Sepilihan Sajak: Hujan Bulan Juni





Hujan Bulan Juni

tak ada yang lebih tabah

dari hujan bulan juni
dirahasiakannya rintik rindunya
kepada pohon berbunga itu

tak ada yang lebih bijak
dari hujan bulan juni
dihapusnya jejak-jejak kakinya
yang ragu-ragu di jalan itu

tak ada yang lebih arif
dari hujan bulan juni
dibiarkannya yang tak terucapkan
diserap akar pohon bunga itu

(1989)
 



Pada Suatu Hari Nanti

pada suatu hari nanti

jasadku tak akan ada lagi
tapi dalam bait-bait sajak ini
kau takkan kurelakan sendiri

pada suatu hari nanti
suaraku tak terdengar lagi
tapi di antara larik-larik sajak ini
kau akan tetap kusiasati

pada suatu hari nanti
impianku pun tak dikenal lagi
namun di sela-sela huruf sajak ini
kau takkan letih-letihnya kucari

(1991)


Aku Ingin
aku ingin mencintaimu dengan sederhana:
dengan kata yang tak sempat diucapkan
kayu kepada api yang menjadikannya abu

aku ingin mencintaimu dengan sederhana:
dengan isyarat yang tak sempat disampaikan
awan kepada hujan yang menjadikannya tiada

(1989)



Dalam Diriku
                                                                        Because the sky is blue
                                                                        It makes me cry
                                                                        (The Beatles)
dalam diriku mengalir sungai panjang,
darah namanya;
dalam diriku menggenang telaga darah,
sukma namanya;
dalam diriku meriak gelombang sukma;
hidup namanya!
dan karena hidup itu indah,
aku menangis sepuas-puasnya

(1980)



Sajak Desember

kutanggalkan mantel serta topiku yang tua
ketika daun penanggalan gugur:
lewat tengah malam.

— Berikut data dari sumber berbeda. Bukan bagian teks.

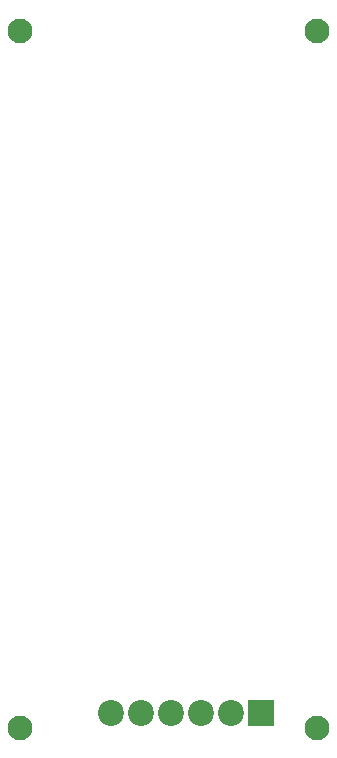
<source format=gbs>
%TF.GenerationSoftware,KiCad,Pcbnew,(5.1.12)-1*%
%TF.CreationDate,2022-08-18T11:36:15-07:00*%
%TF.ProjectId,HighPressureSensorArray,48696768-5072-4657-9373-75726553656e,rev?*%
%TF.SameCoordinates,Original*%
%TF.FileFunction,Soldermask,Bot*%
%TF.FilePolarity,Negative*%
%FSLAX46Y46*%
G04 Gerber Fmt 4.6, Leading zero omitted, Abs format (unit mm)*
G04 Created by KiCad (PCBNEW (5.1.12)-1) date 2022-08-18 11:36:15*
%MOMM*%
%LPD*%
G01*
G04 APERTURE LIST*
%ADD10C,2.100000*%
%ADD11R,2.200000X2.200000*%
%ADD12C,2.200000*%
G04 APERTURE END LIST*
D10*
X116900000Y-36400000D03*
X142000000Y-36400000D03*
X142000000Y-95400000D03*
X116900000Y-95400000D03*
D11*
X137300000Y-94200000D03*
D12*
X134760000Y-94200000D03*
X132220000Y-94200000D03*
X129680000Y-94200000D03*
X127140000Y-94200000D03*
X124600000Y-94200000D03*
M02*

</source>
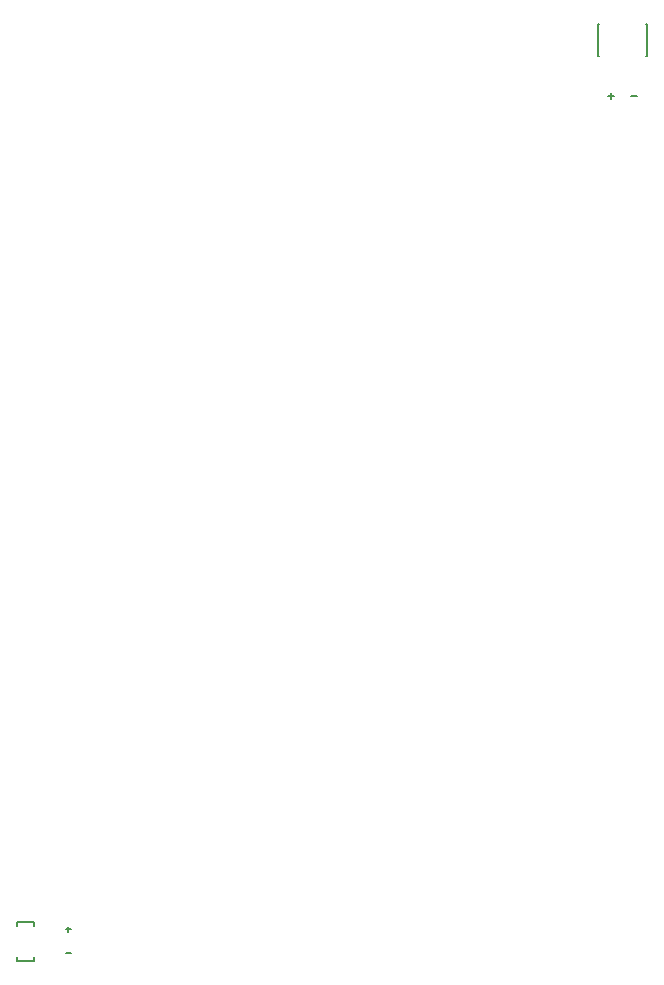
<source format=gto>
%FSTAX23Y23*%
%MOIN*%
%SFA1B1*%

%IPPOS*%
%ADD10C,0.005900*%
%LNbattery_flex-1*%
%LPD*%
G54D10*
X-00868Y-01232D02*
Y-01219D01*
X-00809*
Y-01232D02*
Y-01219D01*
X-00868Y-01348D02*
Y-01335D01*
Y-01348D02*
X-00809D01*
Y-01335*
X01234Y01667D02*
Y01773D01*
X01068Y01667D02*
Y01773D01*
X0123Y01667D02*
X01234D01*
X01068D02*
X01072D01*
X01068Y01773D02*
X01072D01*
X0123D02*
X01234D01*
X01112Y01524D02*
Y01543D01*
X01103Y01533D02*
X01122D01*
X01198Y01533D02*
X0118D01*
X-00705Y-01321D02*
X-00687D01*
X-00705Y-01244D02*
X-00687D01*
X-00696Y-01235D02*
Y-01253D01*
M02*
</source>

Kemudian kuhitung
hutang-hutangku pada-Mu

mendadak terasa: betapa miskinnya diriku;
di luar hujan pun masih kudengar
dari celah-celah jendela. Ada yang terbaring
di kursi, letih sekali

masih patutkah kuhitung segala milikku
selembar celana dan selembar baju
ketika kusebut berulang nama-Mu: taram-
temaram bayang bialala itu

(1961)



Hujan Turun Sepanjang Jalan
hujan turun sepanjang jalan
hujan rinai waktu musim berdesik-desik pelan
kembali bernama sunyi
kita pandang: pohon-pohon di luar basah kembali

tak ada yang menolaknya. Kita pun mengerti, tiba-tiba
atas pesan yang rahasia
tatkala angin basah tak ada bermuat debu
tatkala tak ada yang merasa diburu-buru
(1967)



Sonet: X
siapa menggores di langit biru
siapa meretas di awan lalu
siapa mengkristal di kabut itu
siapa mengertap di bunga layu
siapa cerna di warna ungu
siapa bernafas di detak waktu
siapa berkelebat setiap kubuka pintu
siapa mencair di bawah pandangku
siapa terucap di celah kata-kataku
siapa mengaduh di bayang-bayang sepiku
siapa tiba menjemputku berburu
siapa tiba-tiba menyibak cadarku
siapa meledak dalam diriku
 : siapa Aku

(1968)


Sonet : Y
walau kita sering bertemu
di antara orang-orang melawat ke kubur itu
di sela-sela suara biru
bencah-bencah kelabu dan ungu
walau kau sering kukenang
di antara kata-kata yang tlah lama hilang
terkunci dalam bayang-bayang
dendam remang
walau aku sering kausapa
di setiap simpang cuaca
hijau menjelma merah menyala
di pusing jantra
: ku tak tahu kenapa merindu
  tergagap gugup di ruang tunggu

(1968)



Cahaya Bulan Tengah Malam
aku terjaga di kursi ketika cahaya bulan jatuh di wajahku dari
        genting kaca
adakah hujan sudah reda sejak lama?
masih terbuka koran yang tadi belum selesai kubaca
terjatuh di lantai; di tengah malam itu ia nampak begitu dingin
        dan fana                                           

(1971)





  
Biodata Penulis
Sapardi Djoko Damono lahir di Solo, 20 Maret 1940. Ia menulis puisi sejak tahun 1957 ketika menjadi murid SMA tetapi baru menerbitkan puisi pertama, duka-Mu abadi, tahun 1969. Sajak-sajaknya telah diterbitkan ke dalam beberapa bahasa. Pada 1998 sampai dengan 2012 terjemahan sejumlah sajaknya dalam bahasa Inggris terbit berturut-turut Watelcolor Poems, Suddenly the Night, dan Before Dawn.